What they did was to distribute rewards as a mixed pot of stables and tokens/coins of varying market weights. So they have like protocol rewards pot of $BTC, $ETH, $USDT, $ONE, etc… and their own protocol token $TRANQ. This really incentivizes long term participation away from reliance on airdrops. Chances are the apps. own protocol token and hosting blockchain token may be trending down as seen on other projects, but having BTC and ETH keeps value relatively up over all. Makes user engagement more interesting. This keeps users engaged to look forward to something more valuable rewards in the future (after locking time).
So if $veDUST rewards = $1, why not equivalent of $BTC = $1 and others…
In the previous lending app that the team had managed before starting Neverland, we distributed rewards in the form of a basket of tokens and feedback from users was that they don’t like it (because they don’t use many of the assets in the basket), and it was not gas optimised.
So when we designed Neverland, it was decided that rewards will be in stables so that users have the optionality to swap into whichever asset they want.
I think we have an opportunity with Monad as this is a very gas friendly blockchain.
And limited mixture of “highvalue” tokens inclined to be recognized as store-of-value, and stables. The new lending projects protocol primary tokens seems only have 2 outcomes over time - 1) peg to a range of value with some effort, or 2) decline in value, with many on the latter.
So in a sense this has to be made as an economic case, and selling to customers wearing a financial analyst hat. After all a lot has changed tokens now as we have RWA, stocks, and others, of course still tilting to maybe on $BTC or similar that has a reasonable and dependable store of value properties.
But we should not stop there, there is an opportunity to have malleability and flexibility built-in in determining appreciating and reliable store of values.
Has it been airdropped yet?
We don’t do airdrops.
I support the idea. Overall I am not convinced that buying back and burning tokens is necessarily the best allocation of resources.
If I am interpreting the data correctly, around 604k tokens have been burned so far which is roughly 0.6% of total supply, with approximately $200k spent in the process at a rough estimate (please correct me if I’m wrong).

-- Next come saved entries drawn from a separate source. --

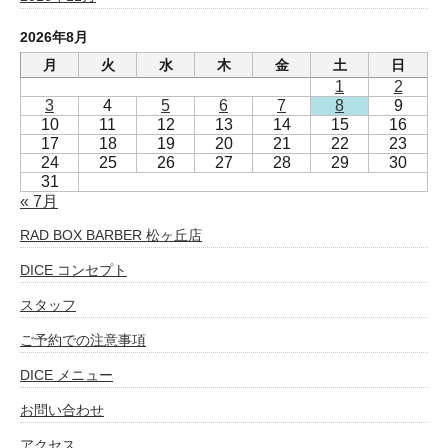
2026年8月
月
火
水
木
金
土
日
1
2
3
4
5
6
7
8
9
10
11
12
13
14
15
16
17
18
19
20
21
22
23
24
25
26
27
28
29
30
31
« 7月
RAD BOX BARBER 松ヶ丘店
DICE コンセプト
スタッフ
ご予約での注意事項
DICE メニュー
お問い合わせ
アクセス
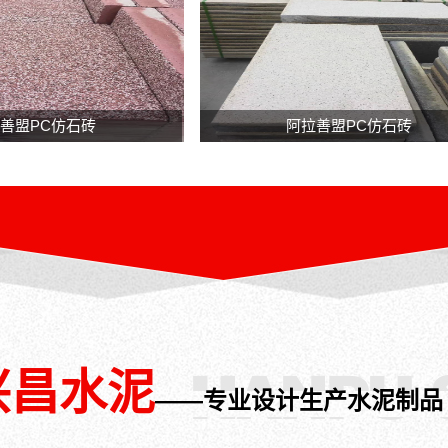
水
水
—
—
砖，
砖，
中
中
是
是
式
式
城
城
工
工
市
市
PC
PC
字
字
建
建
仿
仿
善盟PC仿石砖
阿拉善盟PC仿石砖
砖
砖
设
设
石
石
是
是
中
中
砖
砖
什
什
的
的
么
么
一
一
内
内
种
种
蒙
蒙
新
新
古
古
兴
兴
工
工
石
石
字
字
材，
材，
砖
砖
它
它
是
是
是
是
建
建
兴昌水泥
构
构
筑
筑
——专业设计生产水泥制品
建
建
用
用
海
海
的
的
绵
绵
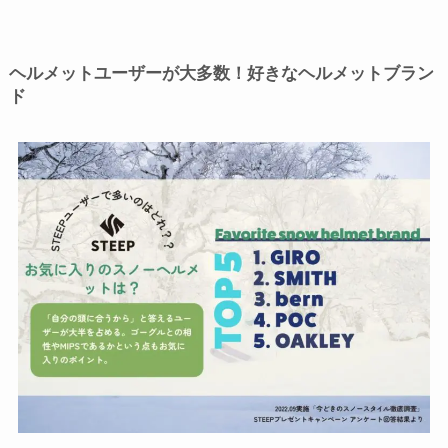
ヘルメットユーザーが大多数！好きなヘルメットブラン
ド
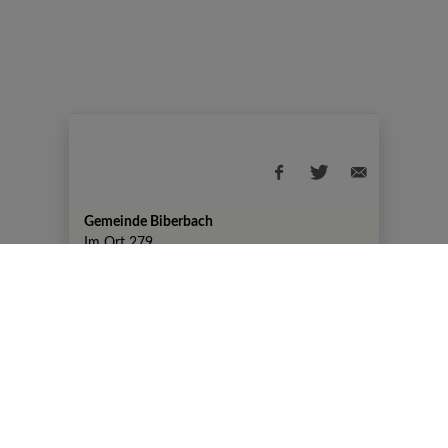
Gemeinde Biberbach
Im Ort 279
+43 7476 82 50
gemeinde@biberbach.gv.at
Amtszeiten
Montag, 07:30-12:00 Uhr und 13:00-19:00
Uhr
DIENSTAG KEINE AMTSSTUNDEN
Mittwoch, Donnerstag, Freitag 07:30-12:00
Uhr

What if part of the tokens bought back from the market were redirected toward veDUST lockers who commit to 2+ year locks? Another portion could be used for incentives, for example encouraging the supply of specific assets or rewarding borrowers.
Burning may be good marketing, but at this stage it might be more effective to incentivize user behaviors that directly benefit the platform such as borrowing, lending, LP activity, long-term locking, governance participation and so on.
So you’re suggesting basically instead of a burn the buybacks would redirect to a Treasury to be used for whatever the protocol deems fit basically? That’s actually what HYPE does I believe. It’s an interesting idea I like it if we have a good plan for the direction of the tokens.
Burns do not happen only via token buybacks. Majority of burns actually happen via user actions: when they choose to claim their rewards as DUST or when they early unlock.
Yeah, something along those lines. At an early stage, there are probably more productive uses for tokens than simply burning them.
And as Hypermassiv rightly pointed out, burns could work for tokens associated with early unstaking.
What are some examples of productive uses instead of burning?